Please edit the passage about Wat Molilokkayaram from "In 1767, King" up to and including "Naphalai in childhood.", writing it out again with "Thonburi Palace" changed to "royal residence".

→ Excerpted text

——

Wat Molilokkayaram Ratchawarawihan or simply Wat  Molilokkayaram () is an ancient Thai temple site between Wat Arun and Wat Kalayanamitr rim Khlong Bangkok Yai near Anuthin Sawat Bridge and close to Tonson Mosque.

History
The temple is a second class royal monastery, it was built in mid-18th century (around end of Ayutthaya period) without knowing who founded, in that era it was named "Wat Tai Talat" (วัดท้ายตลาด; lit: "Temple at market tip") because it is located in the area next to the end of Thonburi Market. Up until now this name is still used as an informal name for the temple.

In 1767, King Taksin incorporated the temple as part of his Thonburi Palace. Later, in Rattanakosin period, King Phutthaloetla Naphalai (Rama ll) renovated the ordination hall and renamed "Wat Phutthaisawan" (วัดพุทไธสวรรค์). When King Nangklao (Rama lll) restored all the temple and rename to "Wat Molilokyasutharam" (วัดโมลีโลกยสุธาราม) and changed to Wat Molilokkayaram in the present. In addition, this temple is also a place of study for the son of King Phutthaloetla Naphalai in childhood.

In 1997, the abbot of the temple further developed and upgrading to Pali school for novice and monk. At present, it is the school that has the most Pali-winning students in Thailand.

Permanent structures
Ordination Hall, inside enshrined principal Buddha image in Māravijaya attitude named Phra Phuttha Molilokanart.

——

→ Supplied information
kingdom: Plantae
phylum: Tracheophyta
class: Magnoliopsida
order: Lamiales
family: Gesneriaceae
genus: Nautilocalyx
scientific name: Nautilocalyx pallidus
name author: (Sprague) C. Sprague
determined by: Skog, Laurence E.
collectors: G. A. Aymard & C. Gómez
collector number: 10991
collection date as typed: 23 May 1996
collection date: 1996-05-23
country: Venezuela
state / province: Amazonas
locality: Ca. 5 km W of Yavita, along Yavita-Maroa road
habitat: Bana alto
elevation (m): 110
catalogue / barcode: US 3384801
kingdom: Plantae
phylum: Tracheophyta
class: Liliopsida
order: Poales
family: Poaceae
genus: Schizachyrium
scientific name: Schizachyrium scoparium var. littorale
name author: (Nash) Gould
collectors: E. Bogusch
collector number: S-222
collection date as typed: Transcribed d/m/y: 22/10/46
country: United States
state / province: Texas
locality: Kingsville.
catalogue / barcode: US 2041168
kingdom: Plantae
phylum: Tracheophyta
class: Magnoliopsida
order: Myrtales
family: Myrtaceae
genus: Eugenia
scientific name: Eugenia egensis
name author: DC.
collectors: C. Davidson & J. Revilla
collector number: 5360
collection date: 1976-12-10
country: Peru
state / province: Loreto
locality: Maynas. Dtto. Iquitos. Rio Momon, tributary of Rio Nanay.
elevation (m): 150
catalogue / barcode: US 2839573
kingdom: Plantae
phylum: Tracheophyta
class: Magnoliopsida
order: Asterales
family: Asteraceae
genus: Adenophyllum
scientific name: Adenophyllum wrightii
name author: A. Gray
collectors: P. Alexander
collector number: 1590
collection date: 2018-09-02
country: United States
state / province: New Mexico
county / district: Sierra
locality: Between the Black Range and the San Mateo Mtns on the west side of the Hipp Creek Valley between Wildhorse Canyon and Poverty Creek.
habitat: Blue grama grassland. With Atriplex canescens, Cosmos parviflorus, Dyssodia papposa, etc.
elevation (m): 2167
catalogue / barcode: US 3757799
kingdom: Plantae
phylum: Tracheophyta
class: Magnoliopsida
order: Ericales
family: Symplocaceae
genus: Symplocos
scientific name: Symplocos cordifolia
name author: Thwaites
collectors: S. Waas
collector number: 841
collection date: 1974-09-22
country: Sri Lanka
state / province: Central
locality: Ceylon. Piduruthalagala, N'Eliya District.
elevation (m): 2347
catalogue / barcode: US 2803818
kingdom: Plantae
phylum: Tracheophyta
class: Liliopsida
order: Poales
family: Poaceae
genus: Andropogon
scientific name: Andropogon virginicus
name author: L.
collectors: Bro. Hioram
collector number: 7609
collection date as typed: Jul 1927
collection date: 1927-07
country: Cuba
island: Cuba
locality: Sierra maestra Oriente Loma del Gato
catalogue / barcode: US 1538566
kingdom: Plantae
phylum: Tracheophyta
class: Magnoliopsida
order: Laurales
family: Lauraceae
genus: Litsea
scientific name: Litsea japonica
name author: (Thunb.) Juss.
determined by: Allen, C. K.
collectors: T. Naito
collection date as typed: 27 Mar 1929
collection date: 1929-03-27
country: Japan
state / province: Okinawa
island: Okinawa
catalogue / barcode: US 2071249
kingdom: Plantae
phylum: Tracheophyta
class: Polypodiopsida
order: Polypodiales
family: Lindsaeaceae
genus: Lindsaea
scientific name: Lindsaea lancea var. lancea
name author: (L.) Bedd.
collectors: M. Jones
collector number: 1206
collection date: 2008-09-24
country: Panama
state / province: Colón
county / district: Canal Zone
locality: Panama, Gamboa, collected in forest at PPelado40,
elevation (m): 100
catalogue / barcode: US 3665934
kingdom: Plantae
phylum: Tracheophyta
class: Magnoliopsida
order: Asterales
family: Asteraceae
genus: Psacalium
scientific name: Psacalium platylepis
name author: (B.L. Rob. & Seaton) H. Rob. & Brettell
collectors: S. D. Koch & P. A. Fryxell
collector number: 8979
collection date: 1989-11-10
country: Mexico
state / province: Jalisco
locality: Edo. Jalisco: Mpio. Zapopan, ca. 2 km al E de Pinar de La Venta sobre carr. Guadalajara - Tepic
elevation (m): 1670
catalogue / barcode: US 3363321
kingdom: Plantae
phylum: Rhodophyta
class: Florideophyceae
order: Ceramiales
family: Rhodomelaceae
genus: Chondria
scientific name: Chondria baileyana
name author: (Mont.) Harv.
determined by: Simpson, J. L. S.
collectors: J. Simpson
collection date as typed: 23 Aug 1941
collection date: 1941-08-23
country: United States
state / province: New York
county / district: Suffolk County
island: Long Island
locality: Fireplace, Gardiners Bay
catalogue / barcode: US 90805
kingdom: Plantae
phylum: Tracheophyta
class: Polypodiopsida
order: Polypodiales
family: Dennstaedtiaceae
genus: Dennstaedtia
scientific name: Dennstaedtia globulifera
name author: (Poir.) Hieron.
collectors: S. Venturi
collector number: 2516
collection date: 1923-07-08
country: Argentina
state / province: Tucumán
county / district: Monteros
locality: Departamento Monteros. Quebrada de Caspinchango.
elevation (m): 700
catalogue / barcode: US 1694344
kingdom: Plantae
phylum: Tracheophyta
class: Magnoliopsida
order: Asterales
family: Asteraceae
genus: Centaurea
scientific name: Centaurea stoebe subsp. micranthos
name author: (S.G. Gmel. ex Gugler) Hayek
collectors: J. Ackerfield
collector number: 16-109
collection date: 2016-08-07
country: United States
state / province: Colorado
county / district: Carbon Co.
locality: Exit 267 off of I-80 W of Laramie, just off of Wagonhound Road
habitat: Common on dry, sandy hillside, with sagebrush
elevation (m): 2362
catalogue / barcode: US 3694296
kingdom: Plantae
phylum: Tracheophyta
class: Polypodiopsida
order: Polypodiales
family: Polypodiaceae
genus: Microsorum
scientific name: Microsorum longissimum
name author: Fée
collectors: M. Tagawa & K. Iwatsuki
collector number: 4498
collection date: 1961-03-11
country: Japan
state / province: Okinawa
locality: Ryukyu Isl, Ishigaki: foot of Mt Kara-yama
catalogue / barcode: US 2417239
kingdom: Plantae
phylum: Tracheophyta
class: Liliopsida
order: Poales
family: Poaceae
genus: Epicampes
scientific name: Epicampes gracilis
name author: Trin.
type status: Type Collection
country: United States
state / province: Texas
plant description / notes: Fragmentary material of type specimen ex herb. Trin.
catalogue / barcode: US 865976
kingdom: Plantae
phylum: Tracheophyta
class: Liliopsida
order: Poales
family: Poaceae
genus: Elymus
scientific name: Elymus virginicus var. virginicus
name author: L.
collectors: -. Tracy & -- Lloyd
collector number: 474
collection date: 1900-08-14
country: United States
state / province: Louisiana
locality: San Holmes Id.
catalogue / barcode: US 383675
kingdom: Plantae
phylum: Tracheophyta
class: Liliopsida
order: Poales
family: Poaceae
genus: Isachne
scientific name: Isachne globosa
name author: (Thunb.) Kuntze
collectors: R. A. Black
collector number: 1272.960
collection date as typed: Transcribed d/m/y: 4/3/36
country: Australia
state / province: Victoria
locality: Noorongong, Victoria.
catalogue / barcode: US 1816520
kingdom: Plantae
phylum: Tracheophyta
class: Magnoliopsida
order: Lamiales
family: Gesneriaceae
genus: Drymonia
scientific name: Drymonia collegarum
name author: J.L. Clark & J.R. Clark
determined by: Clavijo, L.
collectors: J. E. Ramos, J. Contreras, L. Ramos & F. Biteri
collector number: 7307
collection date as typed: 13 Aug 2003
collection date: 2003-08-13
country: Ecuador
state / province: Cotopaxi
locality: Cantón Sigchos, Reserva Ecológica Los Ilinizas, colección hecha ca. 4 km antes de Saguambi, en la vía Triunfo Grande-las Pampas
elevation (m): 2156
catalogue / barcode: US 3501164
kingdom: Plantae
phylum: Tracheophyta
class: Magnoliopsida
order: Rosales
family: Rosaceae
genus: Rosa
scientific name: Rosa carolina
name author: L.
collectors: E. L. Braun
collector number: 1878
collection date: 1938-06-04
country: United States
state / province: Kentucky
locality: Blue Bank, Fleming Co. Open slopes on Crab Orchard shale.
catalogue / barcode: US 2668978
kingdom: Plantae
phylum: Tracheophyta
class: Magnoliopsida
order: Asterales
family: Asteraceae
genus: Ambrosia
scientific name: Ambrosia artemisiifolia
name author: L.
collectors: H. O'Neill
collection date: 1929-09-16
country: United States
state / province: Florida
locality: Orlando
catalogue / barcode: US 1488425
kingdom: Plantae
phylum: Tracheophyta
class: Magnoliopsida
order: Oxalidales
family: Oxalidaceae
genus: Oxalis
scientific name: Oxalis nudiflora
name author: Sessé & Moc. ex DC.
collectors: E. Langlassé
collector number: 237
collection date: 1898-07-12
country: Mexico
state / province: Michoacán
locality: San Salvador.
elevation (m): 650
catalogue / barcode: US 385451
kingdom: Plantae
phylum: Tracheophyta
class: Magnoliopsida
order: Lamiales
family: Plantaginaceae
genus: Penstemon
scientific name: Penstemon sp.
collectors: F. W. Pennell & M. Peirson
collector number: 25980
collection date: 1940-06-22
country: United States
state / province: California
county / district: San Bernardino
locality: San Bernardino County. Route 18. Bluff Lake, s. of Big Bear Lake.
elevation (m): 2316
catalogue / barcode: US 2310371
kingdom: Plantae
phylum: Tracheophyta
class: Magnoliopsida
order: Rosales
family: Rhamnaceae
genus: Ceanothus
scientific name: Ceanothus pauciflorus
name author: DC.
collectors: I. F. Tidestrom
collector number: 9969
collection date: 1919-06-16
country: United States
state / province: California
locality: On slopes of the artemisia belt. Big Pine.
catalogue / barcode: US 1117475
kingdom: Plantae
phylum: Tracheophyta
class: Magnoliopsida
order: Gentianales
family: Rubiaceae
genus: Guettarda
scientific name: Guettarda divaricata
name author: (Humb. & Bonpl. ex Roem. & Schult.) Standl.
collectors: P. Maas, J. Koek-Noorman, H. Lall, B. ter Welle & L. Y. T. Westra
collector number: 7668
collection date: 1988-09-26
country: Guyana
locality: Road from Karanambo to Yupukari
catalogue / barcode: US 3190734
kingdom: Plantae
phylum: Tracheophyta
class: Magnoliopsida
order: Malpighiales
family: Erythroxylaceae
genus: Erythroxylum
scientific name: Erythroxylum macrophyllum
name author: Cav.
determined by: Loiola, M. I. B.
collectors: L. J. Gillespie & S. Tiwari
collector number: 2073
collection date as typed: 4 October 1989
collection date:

——

→ Solved problem
In 1767, King Taksin incorporated the temple as part of his royal residence. Later, in Rattanakosin period, King Phutthaloetla Naphalai (Rama ll) renovated the ordination hall and renamed "Wat Phutthaisawan" (วัดพุทไธสวรรค์). When King Nangklao (Rama lll) restored all the temple and rename to "Wat Molilokyasutharam" (วัดโมลีโลกยสุธาราม) and changed to Wat Molilokkayaram in the present. In addition, this temple is also a place of study for the son of King Phutthaloetla Naphalai in childhood.